# Has anybody ever used Chariot



## bgriff85 (Jun 12, 2014)

I just came up with a used chariot, has room for 4 head...Just wondering if anybody has used this device for working your goats and if so what were the outcomes, does it actually help to build muscle, any info is greatly appreciated, Thanks


----------



## amanda2017 (Feb 16, 2015)

Something like this? 
If so, my neighbor built one for us, and we loved it! 
It was great at building up the muscle in their rump and loin!

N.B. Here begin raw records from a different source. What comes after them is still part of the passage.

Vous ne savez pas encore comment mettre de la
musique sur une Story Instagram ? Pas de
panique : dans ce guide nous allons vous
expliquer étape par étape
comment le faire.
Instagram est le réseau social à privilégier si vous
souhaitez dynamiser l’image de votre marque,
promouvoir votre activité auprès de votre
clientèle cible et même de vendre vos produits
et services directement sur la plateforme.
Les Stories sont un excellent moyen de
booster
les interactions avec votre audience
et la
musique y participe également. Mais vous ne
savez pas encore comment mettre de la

We had a doe that placed in the lower teen's at one show, after 2 months of using the chariot 3 times a week, she placed 3rd at the next!


----------



## bgriff85 (Jun 12, 2014)

Yes its exactly like that...im glad to hear it works, cant wait to start using it!


----------



## jcarr492 (May 3, 2011)

We just bought a used one last month. kids just got their goats last weekend for our fair in October. Goats were born in January and February and weigh 66 and 75. How often do we use it? How long per session? They have their first progress show June 27.


----------



## Brink4 (Apr 29, 2013)

We use one and love it. Don't rely on just the chariot for exercise you also need to do additional exercise to get you wether/does in the best shape.


----------



## bgriff85 (Jun 12, 2014)

Which other exercises do you recommend other than walking


----------



## Brink4 (Apr 29, 2013)

You need to work out the entire body and with a chariot it is only working so many muscles groups. I recommend short intense running sessions but not at the same time as chariot use. We do ours at a different time of the day. Don't get me wrong you also need to train the wether to walk with his head held high and right bedside you. Practice setting him up and let him get comfortable with you touching his legs and back when he is set up. 
You can have a great looking wether but if he acts up and you can't show him off it defeats the purpose. Best of luck!!


----------